I'll be bidding farewell to my twenties in about a month and it didn't quite hit me until recently that I'd be turning 30. I've spiraled into a depression over this; it's been a while since both the numbers in my age changed instead of just one and I'm not coping very well. I've always regarded one's twenties as their very best years - physically, mentally, financially (okay, maybe not always financially), socially - and once those are gone, everything is just going to get worse. You get fatter, uglier, sometimes poorer, usually sicker and just plain older. I'm having difficulty accepting that I feel like I've wasted my "best years" and have very little to show for it, and that I'm still stuck living at home, too poor to be independent while my peers have good jobs (or jobs that pay enough for them to survive on) and some even own their own homes. I want my twenties back - I'm not ready to let them go.
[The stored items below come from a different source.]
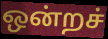
ஒன்றச்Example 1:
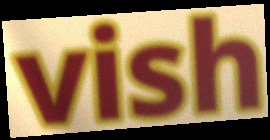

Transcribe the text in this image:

vish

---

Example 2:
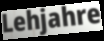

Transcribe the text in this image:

Lehjahre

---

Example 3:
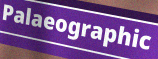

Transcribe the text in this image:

Palaeographic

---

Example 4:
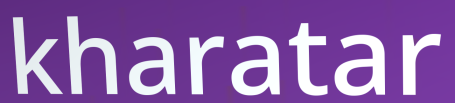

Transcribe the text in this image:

kharatar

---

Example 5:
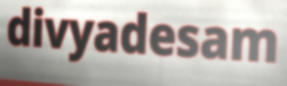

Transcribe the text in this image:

divyadesamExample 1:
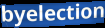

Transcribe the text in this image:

byelection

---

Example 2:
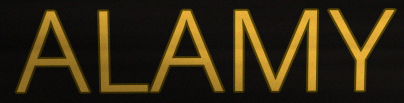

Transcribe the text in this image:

ALAMY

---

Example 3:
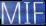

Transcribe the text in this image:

MIF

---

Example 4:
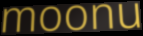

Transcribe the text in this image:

moonu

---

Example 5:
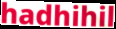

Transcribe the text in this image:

hadhihilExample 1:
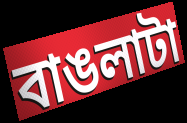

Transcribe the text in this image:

বাঙলাটা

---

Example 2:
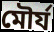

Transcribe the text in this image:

মৌর্য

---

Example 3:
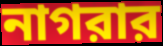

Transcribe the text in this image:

নাগরার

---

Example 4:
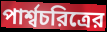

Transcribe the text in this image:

পার্শ্বচরিত্রের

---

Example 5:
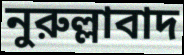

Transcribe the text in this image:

নুরুল্লাবাদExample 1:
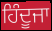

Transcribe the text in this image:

ਹਿੰਦੂਜਾ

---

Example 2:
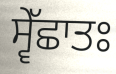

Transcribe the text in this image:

ਸ੍ਵੇੱਛਾਤਃ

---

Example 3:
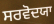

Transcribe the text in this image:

ਸਰਵੋਦਯਾ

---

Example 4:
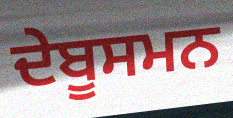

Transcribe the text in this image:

ਦੇਬੂਸਮਨ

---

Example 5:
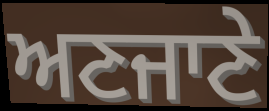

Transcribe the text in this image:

ਅਣਜਾਣੇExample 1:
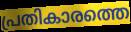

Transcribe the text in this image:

പ്രതികാരത്തെ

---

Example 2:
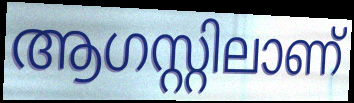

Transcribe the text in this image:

ആഗസ്റ്റിലാണ്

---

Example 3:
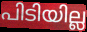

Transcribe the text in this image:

പിടിയില്ല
But isn't it a bit early for a midlife crisis? I thought they occurred between the ages of 35 and 50, but why else would I be so depressed over starting a new decade if not due to a midlife crisis? All I know is this funk is not getting better and I hate crying so much every single day. Why can't I accept this change? Is this a normal reaction, and if it is, can somebody please tell me it will pass?
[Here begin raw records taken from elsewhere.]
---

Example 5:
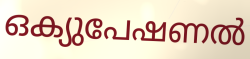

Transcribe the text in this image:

ഒക്യുപേഷണൽ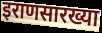
इराणसारख्या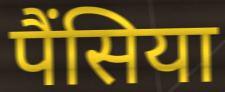
पैंसिया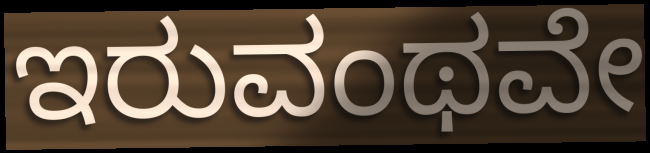
ಇರುವಂಥವೇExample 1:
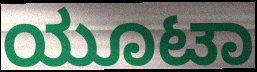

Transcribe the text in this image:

ಯೂಟಾ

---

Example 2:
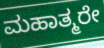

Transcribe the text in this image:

ಮಹಾತ್ಮರೇ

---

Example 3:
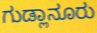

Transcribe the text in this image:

ಗುಡ್ಲಾನೂರು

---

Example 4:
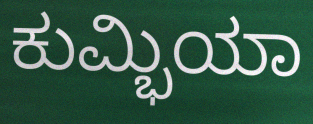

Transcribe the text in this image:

ಕುಮ್ಭಿಯಾ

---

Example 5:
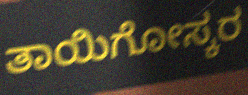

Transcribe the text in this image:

ತಾಯಿಗೋಸ್ಕರ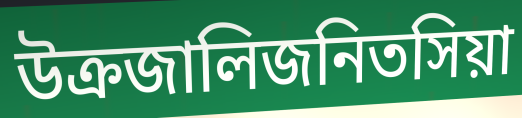
উক্রজালিজনিতসিয়া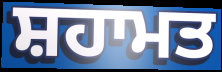
ਸ਼ਹਾਮਤ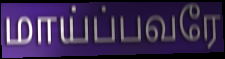
மாய்ப்பவரே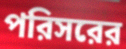
পরিসরের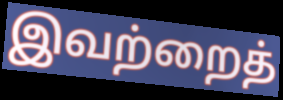
இவற்றைத்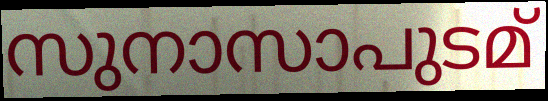
സുനാസാപുടമ്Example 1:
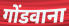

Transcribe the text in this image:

गोंडवाना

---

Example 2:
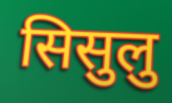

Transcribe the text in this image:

सिसुलु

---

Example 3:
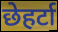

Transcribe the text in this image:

छेहर्टा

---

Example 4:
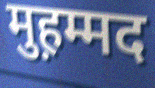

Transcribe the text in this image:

मुह़म्मद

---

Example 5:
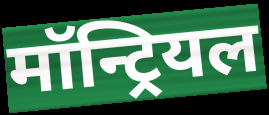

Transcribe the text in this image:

मॉन्ट्रियल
I guess I feel like I can't look to the potential in my future because I don't see any. I don't ever see things improving for me because I firmly believe that where I am now is as good as it will ever be and all I can look forward to is every single thing getting worse and worse, which seems to hurt more than it should because I don't want anything extravagant out of life. I want simple things and I can't even have them. All I feel like I can hope for is that I get so sick and tired of life that the thought of getting closer and closer to the end of my life sounds better than waking up to yet another day that I have to slog through.
This feeling honestly sucks. I was feeling so productive lately and was making some decent progress on some stuff I've been meaning to do for a while, then I thought about my age and I lost all desire to do anything. I feel like I'm "too old" to do anything fun anymore and have even briefly considered throwing away all my games and comics (yes I know how ridiculous that sounds, but cut me some slack, I'm not in a rational state right now). I've been watching stand-up comedy since this started just in an attempt to get myself to maybe just smirk a little, but no dice. Not even Carlin can get through to me in this state. I just don't know how to handle this.
I don't know if any of that made any kind of sense. I'm just wondering if anybody else is experiencing similar feelings, or has experienced them at my age.